» **TASK DESCRIPTION**: Return the passage of the Makassar essay below starting at "I want to visit" and ending at "place to live.", copied word for word.
═══ SOURCE EXCERPT ═══
It’s amazing what can happen in a years time. This is my experience of going back to Makassar, the first city of our Asian adventure:
[Moving here was hard; Living here was hard. It was just as hard as I allowed it to be, and boy was it. When I moved to Makassar, my anxiety was out of control. I had always experienced anxiety growing up, but for the first time, everything came to a screeching halt and I was left to come to terms with this overwhelming feeling. Moving countries, giving up my work and adjusting to culture shock I hadn’t comprehended. Unlike the expat experience in France, this was perplexing and frustrating for my otherwise adaptable self to handle. Makassar was a transitive experience for me in that I realized I needed to find myself in a city I didn’t know and hardly loved.]
I wake up with a warm, fuzzy feeling in my stomach this time. Over a year ago when we moved here, my mood was staggeringly different. This time the day is mine, and I’m here to explore my old stomping grounds. Laurens will go to work and I know exactly how to get around and I even have plans. I descend from the same hotel that housed us when we arrived fresh off the plane. This hotel is like a calm quiet oasis above the bustling city streets, except this time I know exactly how to conquer the place, I know exactly how to maneuver. I earned my stripes, I paid my dues and that feeling of relief lets me know I’ve come full circle. I dust off my Bahasa and speak it with confidence; I’m not overwhelmed and constantly flustered like last time. This time I hit the ground running with open eyes and a more understanding perspective. I’m back in Makassar, and I’m excited to be back. I’m able to side step all the stares and attention, all the “eyyymiiisters” with the ease of a pro. I don’t even really mind them this time. Makassar is the kind of city that bombards your senses, and there’s never a dull day out. As it’s the first Asian city we ever lived in, I have an inevitable soft spot for this place. I’ve changed almost as much as this city has, and for that I’m grateful.
I want to visit my old haunts and feel a striking culture again. I want to indulge in cheap life-changing massages and authentic Indonesian cuisine I can’t find in Malaysia. I’m willing to be bombarded by sounds, smells and stares, because in Johor Bahru bombardment rarely happens; it’s more or less a predictable place to live.
What struck me most different was how cozy Makassar is compared to the spread out, bland feel of where we live now: Johor Bahru. Sure, Makassar is growing by the day, but the feel is that of a village in most parts of the city and there’s only so many spots where expats really meet up for a night out. Chances are if you’re new in town, people will know you, and you’ll get to know them. There’s something comforting in that. Things are pretty central. People are so kind, and I definitely missed that most.
In my short five days there, I had lunch with a complete stranger, was drawn by another, took hundreds of photos of smiling and willing strangers, and visited my old students. I felt home again.
═══ SUPPLIED MATERIAL ═══
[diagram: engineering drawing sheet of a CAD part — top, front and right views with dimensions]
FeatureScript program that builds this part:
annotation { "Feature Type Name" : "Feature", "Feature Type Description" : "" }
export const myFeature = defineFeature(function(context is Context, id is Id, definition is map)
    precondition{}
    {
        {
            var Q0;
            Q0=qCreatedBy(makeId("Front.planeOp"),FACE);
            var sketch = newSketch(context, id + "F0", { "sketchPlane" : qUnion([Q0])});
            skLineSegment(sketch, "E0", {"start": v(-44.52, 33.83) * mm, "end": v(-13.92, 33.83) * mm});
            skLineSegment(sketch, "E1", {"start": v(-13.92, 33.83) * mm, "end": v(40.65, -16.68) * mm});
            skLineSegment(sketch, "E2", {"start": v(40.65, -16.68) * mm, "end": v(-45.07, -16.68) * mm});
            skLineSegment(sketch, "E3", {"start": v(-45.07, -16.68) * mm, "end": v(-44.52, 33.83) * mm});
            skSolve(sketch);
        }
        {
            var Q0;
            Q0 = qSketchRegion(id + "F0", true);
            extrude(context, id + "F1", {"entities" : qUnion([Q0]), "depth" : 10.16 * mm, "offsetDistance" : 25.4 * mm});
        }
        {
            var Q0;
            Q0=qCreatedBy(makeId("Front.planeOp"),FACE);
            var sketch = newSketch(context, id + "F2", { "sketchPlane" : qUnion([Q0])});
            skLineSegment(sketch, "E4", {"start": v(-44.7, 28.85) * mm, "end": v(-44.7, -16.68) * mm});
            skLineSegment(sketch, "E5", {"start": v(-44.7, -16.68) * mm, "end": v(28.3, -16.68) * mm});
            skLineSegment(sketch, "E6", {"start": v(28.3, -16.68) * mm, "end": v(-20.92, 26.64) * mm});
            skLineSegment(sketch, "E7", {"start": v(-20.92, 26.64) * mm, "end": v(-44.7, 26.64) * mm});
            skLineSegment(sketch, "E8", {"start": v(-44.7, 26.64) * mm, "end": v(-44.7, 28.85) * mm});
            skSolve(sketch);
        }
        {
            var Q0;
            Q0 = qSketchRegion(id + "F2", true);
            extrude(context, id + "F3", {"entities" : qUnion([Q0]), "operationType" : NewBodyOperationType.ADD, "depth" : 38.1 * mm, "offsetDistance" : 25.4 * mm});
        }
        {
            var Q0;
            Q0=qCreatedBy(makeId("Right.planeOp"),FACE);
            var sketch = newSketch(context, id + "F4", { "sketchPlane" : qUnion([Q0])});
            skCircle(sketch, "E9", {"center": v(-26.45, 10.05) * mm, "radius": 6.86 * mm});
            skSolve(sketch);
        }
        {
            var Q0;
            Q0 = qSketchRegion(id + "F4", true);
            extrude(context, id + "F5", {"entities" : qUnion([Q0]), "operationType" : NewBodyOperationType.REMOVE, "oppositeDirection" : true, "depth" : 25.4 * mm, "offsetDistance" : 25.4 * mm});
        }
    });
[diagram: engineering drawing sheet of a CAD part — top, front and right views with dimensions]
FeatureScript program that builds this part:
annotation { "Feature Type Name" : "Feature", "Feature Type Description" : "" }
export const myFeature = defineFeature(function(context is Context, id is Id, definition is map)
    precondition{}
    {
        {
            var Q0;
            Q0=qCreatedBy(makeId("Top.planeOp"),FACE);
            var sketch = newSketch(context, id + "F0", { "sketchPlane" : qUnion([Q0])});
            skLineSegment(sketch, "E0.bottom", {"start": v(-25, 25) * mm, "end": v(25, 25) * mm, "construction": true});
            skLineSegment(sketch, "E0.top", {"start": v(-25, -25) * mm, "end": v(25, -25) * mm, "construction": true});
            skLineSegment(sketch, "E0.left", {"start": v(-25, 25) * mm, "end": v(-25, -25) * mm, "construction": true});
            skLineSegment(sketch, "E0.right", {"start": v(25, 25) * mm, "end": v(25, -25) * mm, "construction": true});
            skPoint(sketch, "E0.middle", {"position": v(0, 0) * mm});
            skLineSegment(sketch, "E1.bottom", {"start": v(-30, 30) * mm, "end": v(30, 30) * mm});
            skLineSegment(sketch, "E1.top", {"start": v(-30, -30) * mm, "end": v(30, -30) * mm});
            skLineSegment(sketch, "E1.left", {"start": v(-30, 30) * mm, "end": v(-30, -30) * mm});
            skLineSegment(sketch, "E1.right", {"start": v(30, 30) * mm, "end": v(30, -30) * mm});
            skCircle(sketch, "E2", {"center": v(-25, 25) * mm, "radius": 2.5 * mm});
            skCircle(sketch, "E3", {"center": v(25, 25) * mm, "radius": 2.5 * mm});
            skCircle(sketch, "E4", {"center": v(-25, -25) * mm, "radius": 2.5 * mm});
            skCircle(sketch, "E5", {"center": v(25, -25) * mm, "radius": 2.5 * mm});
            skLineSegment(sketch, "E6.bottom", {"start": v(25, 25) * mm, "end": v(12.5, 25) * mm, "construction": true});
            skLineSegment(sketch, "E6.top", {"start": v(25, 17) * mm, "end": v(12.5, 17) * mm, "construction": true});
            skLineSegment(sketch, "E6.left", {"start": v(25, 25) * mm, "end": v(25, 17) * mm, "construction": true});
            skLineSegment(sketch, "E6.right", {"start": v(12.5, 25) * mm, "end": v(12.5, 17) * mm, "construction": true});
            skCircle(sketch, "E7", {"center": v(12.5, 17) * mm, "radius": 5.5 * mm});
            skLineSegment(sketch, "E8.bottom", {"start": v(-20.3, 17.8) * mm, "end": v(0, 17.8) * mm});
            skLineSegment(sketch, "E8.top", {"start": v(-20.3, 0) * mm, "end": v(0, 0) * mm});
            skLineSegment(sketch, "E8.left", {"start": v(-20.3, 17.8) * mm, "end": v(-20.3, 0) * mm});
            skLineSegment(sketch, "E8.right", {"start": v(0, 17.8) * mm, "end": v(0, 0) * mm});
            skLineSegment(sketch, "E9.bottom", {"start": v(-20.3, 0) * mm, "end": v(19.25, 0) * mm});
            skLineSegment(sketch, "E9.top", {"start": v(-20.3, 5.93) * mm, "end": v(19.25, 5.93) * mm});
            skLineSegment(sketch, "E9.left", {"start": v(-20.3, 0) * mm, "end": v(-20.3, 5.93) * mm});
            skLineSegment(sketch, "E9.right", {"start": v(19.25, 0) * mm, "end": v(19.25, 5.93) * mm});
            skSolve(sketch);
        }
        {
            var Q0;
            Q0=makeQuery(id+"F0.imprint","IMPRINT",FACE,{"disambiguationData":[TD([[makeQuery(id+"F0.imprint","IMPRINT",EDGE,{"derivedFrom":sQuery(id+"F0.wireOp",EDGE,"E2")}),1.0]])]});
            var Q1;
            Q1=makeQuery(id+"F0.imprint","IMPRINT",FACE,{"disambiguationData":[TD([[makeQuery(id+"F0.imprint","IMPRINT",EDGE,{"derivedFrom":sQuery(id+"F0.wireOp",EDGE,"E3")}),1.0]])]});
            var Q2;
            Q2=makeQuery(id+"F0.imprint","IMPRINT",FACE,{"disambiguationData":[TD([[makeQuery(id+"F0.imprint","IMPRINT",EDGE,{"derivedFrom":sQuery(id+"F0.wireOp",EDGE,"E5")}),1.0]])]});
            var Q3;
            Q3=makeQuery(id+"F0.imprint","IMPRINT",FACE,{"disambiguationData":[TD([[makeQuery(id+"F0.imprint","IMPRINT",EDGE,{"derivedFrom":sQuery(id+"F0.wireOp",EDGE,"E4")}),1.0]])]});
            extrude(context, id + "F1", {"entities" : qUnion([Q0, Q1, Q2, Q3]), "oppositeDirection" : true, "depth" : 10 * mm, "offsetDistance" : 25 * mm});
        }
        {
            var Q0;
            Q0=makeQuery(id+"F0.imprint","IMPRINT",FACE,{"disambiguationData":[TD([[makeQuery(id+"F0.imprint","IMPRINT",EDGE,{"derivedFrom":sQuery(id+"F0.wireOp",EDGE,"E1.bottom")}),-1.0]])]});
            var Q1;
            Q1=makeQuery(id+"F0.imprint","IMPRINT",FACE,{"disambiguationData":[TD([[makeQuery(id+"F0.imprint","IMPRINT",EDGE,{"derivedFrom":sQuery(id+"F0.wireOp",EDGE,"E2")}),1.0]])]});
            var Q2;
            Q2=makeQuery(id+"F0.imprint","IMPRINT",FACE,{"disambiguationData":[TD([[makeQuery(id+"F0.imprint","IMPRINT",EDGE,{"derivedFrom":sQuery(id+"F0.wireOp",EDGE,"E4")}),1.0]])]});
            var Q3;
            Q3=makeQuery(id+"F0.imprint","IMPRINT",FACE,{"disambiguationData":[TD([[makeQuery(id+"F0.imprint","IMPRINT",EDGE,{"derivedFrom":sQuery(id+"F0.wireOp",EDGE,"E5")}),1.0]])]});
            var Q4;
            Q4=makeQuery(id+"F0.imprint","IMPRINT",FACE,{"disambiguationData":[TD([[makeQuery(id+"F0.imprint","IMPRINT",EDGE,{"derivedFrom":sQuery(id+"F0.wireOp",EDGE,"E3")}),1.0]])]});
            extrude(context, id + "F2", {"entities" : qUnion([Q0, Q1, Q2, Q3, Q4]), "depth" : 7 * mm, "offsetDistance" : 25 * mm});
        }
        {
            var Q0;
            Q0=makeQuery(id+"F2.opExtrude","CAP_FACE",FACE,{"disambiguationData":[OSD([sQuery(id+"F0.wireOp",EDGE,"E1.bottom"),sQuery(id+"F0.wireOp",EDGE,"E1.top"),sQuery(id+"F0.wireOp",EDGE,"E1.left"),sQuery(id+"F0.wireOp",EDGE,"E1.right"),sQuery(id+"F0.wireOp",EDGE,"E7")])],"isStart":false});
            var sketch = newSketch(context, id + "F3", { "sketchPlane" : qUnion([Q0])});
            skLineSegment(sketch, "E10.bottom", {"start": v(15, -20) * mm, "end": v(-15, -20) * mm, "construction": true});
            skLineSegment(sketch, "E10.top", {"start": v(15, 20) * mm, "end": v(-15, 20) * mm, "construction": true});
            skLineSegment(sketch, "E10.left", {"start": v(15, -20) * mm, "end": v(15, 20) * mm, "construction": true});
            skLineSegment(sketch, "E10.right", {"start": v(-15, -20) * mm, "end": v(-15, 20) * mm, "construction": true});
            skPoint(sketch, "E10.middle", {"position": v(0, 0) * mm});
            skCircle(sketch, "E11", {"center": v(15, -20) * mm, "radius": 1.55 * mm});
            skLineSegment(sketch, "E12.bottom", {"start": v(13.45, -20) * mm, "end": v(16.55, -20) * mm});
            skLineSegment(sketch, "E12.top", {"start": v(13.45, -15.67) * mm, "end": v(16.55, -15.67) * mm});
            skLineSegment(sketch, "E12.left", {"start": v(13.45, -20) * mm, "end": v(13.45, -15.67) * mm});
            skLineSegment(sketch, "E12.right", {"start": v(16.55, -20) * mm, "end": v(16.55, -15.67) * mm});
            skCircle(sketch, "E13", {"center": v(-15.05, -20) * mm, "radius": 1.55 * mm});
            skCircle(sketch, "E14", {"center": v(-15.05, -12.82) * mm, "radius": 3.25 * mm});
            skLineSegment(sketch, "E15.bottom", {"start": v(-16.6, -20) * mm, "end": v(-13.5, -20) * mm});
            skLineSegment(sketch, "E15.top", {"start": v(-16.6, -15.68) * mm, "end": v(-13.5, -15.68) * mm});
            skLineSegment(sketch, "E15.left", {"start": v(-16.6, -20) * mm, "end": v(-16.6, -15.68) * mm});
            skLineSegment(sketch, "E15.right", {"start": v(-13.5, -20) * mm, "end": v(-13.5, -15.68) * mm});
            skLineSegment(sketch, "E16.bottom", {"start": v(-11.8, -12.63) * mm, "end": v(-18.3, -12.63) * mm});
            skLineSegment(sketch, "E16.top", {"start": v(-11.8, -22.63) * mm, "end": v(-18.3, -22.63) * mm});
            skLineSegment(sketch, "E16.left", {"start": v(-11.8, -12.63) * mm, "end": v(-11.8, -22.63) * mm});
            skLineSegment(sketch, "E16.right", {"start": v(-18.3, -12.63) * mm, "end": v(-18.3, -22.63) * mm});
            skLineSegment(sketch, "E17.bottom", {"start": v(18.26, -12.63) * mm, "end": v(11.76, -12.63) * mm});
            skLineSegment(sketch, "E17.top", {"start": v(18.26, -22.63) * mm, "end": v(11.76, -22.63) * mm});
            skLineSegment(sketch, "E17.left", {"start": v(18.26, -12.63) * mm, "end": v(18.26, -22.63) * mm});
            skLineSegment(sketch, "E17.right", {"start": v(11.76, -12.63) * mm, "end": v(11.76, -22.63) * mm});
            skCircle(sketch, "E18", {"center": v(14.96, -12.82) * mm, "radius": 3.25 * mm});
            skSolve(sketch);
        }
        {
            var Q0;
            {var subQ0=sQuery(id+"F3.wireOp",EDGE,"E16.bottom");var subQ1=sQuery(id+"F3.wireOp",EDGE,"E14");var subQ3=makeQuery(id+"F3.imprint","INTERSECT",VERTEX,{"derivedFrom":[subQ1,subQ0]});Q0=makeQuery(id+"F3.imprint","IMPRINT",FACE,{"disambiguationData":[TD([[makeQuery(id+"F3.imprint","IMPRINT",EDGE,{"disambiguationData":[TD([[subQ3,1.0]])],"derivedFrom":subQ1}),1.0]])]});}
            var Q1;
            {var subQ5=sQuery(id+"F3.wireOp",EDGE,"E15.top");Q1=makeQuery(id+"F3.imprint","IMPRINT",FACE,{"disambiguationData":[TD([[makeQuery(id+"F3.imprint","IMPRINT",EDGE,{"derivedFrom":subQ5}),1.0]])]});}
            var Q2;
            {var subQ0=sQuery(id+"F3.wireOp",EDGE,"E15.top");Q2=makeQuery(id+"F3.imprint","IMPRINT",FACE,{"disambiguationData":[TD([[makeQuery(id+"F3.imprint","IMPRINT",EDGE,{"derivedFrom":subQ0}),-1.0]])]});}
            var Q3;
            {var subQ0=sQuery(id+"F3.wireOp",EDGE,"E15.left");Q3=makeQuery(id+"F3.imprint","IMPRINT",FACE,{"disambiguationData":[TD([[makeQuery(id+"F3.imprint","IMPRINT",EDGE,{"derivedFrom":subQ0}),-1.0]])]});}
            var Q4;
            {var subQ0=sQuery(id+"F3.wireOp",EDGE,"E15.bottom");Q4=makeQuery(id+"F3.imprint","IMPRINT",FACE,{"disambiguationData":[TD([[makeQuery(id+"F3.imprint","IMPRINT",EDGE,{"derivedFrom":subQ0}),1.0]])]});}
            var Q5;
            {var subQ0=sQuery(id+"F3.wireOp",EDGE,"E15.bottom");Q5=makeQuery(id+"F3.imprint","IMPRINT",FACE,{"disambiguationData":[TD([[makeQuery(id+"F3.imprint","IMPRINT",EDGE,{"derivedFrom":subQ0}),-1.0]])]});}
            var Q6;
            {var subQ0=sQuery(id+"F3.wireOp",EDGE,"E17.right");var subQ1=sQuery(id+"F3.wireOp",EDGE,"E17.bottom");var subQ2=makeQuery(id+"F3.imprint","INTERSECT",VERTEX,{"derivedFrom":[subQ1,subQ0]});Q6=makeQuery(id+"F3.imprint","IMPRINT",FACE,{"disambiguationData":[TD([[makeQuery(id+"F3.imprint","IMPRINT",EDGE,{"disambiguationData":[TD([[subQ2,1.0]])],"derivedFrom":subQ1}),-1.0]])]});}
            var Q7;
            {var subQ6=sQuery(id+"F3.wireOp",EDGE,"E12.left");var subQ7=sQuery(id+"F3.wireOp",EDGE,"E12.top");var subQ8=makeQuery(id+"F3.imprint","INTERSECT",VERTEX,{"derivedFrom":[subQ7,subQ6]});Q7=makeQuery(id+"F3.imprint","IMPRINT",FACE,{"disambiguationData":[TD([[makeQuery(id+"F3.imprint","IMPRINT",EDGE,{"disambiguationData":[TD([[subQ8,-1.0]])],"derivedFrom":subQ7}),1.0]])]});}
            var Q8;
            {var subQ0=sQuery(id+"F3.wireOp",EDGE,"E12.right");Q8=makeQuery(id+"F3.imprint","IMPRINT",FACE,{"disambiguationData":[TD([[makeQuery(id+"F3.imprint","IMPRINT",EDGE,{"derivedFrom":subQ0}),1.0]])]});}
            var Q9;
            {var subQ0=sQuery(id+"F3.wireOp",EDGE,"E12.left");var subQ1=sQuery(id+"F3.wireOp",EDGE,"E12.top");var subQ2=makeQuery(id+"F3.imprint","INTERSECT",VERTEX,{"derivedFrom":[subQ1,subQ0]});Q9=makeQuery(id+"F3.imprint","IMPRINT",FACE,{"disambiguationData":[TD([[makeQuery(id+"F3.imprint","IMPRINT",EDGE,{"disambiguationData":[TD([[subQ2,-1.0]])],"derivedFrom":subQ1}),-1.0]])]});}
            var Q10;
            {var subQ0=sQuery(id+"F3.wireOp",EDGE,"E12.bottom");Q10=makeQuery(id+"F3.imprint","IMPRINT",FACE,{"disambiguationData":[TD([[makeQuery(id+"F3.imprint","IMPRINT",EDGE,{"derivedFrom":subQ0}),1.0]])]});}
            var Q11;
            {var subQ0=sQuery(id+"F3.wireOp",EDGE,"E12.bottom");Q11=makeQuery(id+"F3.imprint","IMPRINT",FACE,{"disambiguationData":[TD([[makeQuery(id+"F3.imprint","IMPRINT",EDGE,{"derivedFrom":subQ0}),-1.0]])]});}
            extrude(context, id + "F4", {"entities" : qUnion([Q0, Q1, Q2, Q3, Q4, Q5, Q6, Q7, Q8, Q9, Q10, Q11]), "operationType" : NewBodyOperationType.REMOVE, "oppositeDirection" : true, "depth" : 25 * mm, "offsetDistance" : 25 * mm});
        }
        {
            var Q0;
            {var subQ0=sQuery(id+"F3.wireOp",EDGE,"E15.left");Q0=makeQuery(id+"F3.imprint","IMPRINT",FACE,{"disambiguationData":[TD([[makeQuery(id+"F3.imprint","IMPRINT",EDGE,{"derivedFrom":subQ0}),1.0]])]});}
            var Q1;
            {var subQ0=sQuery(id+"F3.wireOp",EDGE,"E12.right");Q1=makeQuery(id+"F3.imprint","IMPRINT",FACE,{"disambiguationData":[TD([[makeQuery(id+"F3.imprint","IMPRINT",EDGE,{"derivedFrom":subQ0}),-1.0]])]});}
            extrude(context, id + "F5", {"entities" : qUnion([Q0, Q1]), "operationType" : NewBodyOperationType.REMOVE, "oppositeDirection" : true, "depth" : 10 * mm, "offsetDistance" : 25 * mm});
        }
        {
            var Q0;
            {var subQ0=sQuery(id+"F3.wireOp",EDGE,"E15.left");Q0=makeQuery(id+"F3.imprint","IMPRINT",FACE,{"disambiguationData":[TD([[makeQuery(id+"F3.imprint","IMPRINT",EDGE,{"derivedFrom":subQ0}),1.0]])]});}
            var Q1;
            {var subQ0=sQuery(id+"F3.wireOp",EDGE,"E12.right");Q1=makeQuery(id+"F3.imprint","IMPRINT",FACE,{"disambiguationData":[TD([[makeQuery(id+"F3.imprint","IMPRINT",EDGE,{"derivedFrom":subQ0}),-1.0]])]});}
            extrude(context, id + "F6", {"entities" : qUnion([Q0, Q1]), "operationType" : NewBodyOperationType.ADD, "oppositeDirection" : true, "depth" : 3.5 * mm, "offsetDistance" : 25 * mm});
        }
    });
═══
» **SOLUTION FOR THIS EXERCISE**:
I want to visit my old haunts and feel a striking culture again. I want to indulge in cheap life-changing massages and authentic Indonesian cuisine I can’t find in Malaysia. I’m willing to be bombarded by sounds, smells and stares, because in Johor Bahru bombardment rarely happens; it’s more or less a predictable place to live.